### DOCUMENT EXTRACT

-- Begin --

The Debian Project is pleased to announce the official release of Debian GNU/Linux version 4.0, codenamed "etch", after 21 months of constant development. Debian GNU/Linux is a free operating system that supports a total of eleven processor architectures and includes the KDE, GNOME and Xfce desktop environments. It also features cryptographic software and compatibility with the FHS v2.3 and software developed for version 3.1 of the LSB.

Using a now fully integrated installation process, Debian GNU/Linux 4.0 comes with out-of-the-box support for encrypted partitions. This release introduces a newly developed graphical frontend to the installation system supporting scripts using composed characters and complex languages; the installation system for Debian GNU/Linux has now been translated to 58 languages.

Also beginning with Debian GNU/Linux 4.0, the package management system has been improved regarding security and efficiency. Secure APT allows the verification of the integrity of packages downloaded from a mirror. Updated package indices won't be downloaded in their entirety, but instead patched with smaller files containing only differences from earlier versions.

-- End --

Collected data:
-- Begin --

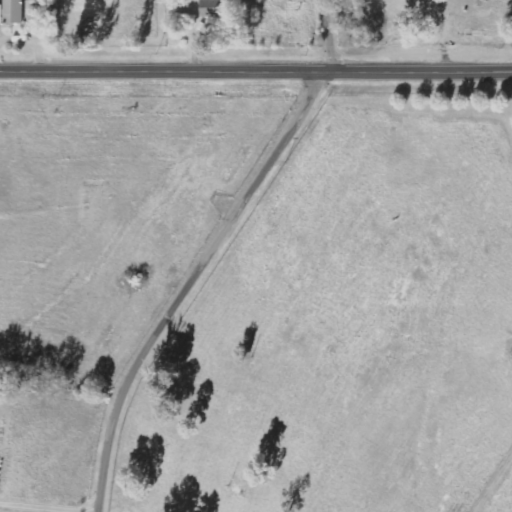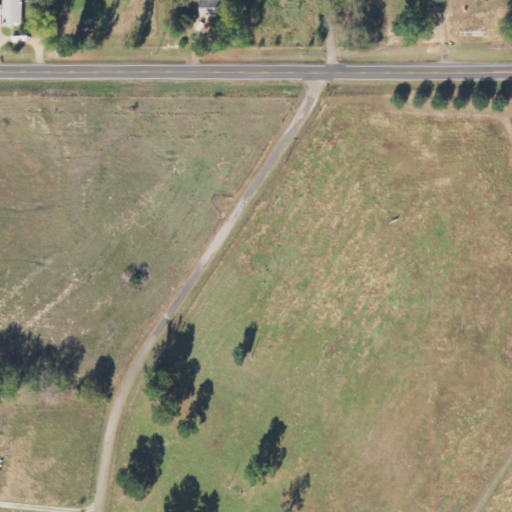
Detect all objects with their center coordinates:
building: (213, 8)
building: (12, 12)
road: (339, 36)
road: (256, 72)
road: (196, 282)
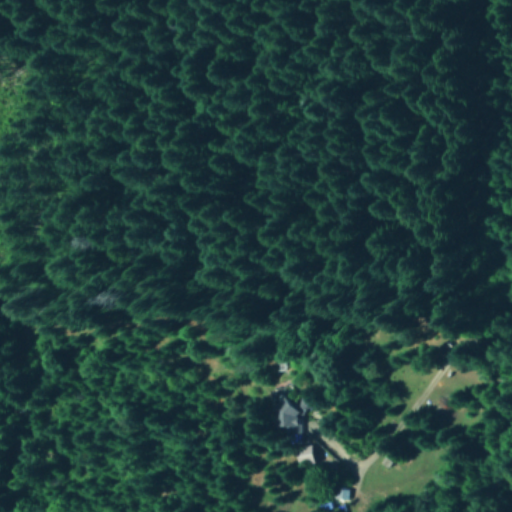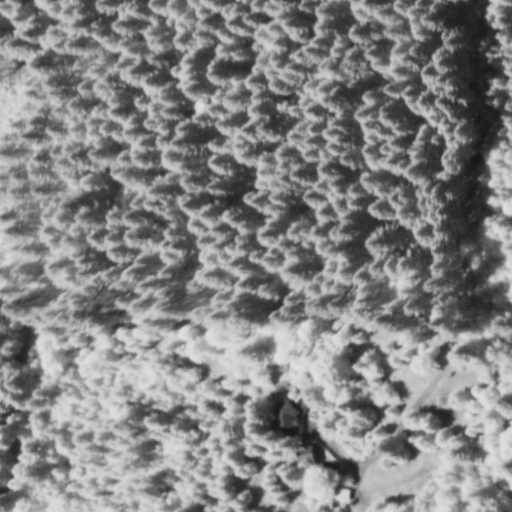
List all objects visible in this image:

-- End --
-- Begin --

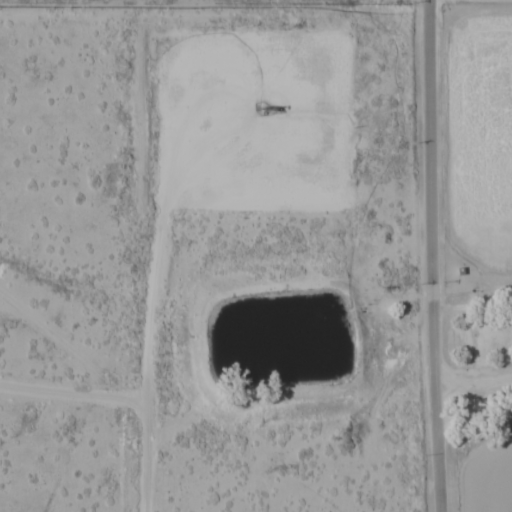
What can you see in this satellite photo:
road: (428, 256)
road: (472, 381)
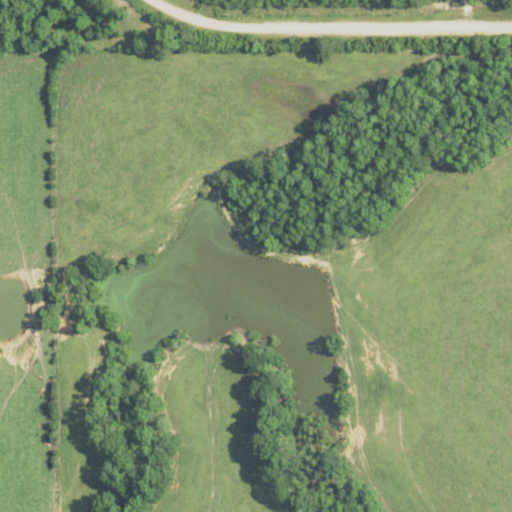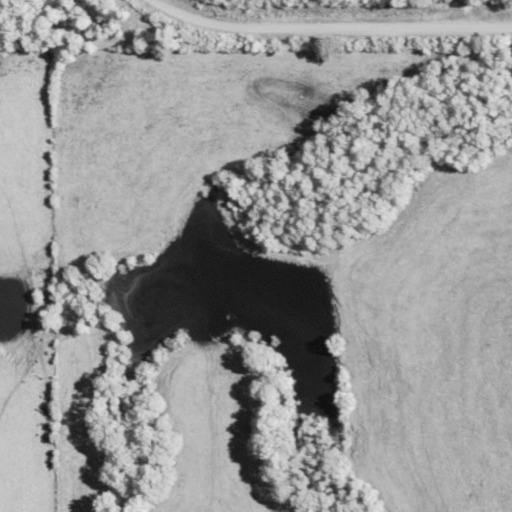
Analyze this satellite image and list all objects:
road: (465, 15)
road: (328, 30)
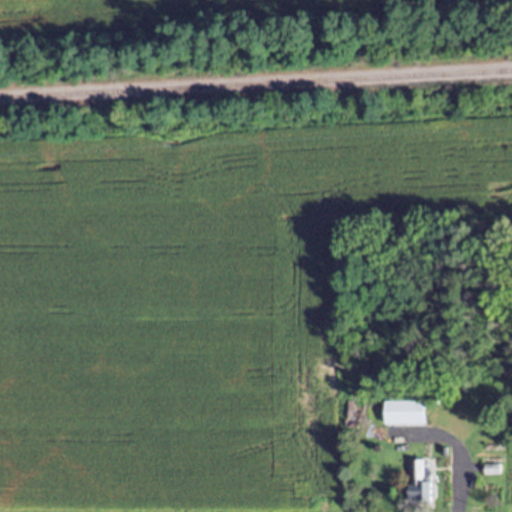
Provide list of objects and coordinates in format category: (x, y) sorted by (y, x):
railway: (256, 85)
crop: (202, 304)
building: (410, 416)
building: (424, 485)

-- End --
-- Begin --

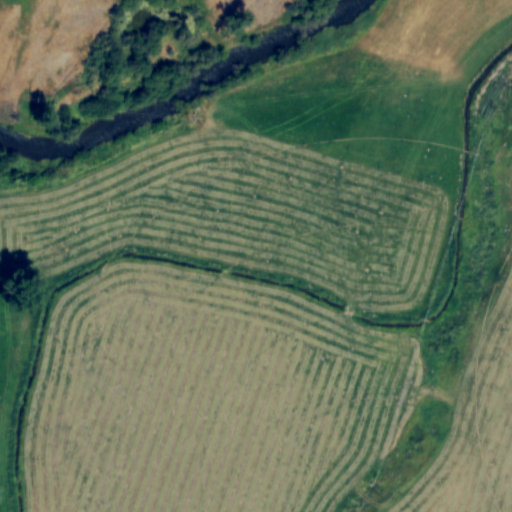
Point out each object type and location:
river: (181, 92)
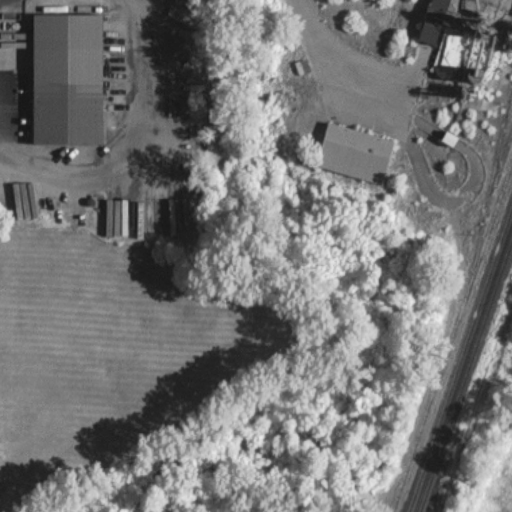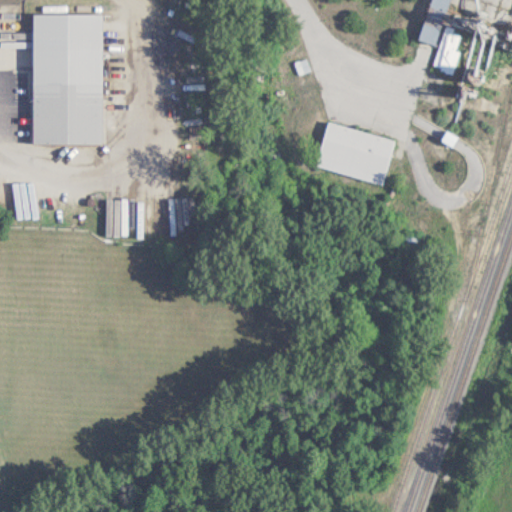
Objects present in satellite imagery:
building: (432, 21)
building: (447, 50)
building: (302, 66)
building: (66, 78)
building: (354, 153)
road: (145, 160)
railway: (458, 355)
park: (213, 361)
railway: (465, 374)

-- End --

### TO DO
a) According to the Debian release announcement, into how many languages has the installation system for Debian GNU/Linux been translated?
b) Reproduce word for word the stretch of rows from the line containing "Point out each" through the line containing "railway: (465, 374)", omitting the pictures.
The text and the rows have no connection to each other.

### WRITTEN RESPONSES
a) 58 languages.

b)
Point out each object type and location:
river: (181, 92)
Objects present in satellite imagery:
building: (432, 21)
building: (447, 50)
building: (302, 66)
building: (66, 78)
building: (354, 153)
road: (145, 160)
railway: (458, 355)
park: (213, 361)
railway: (465, 374)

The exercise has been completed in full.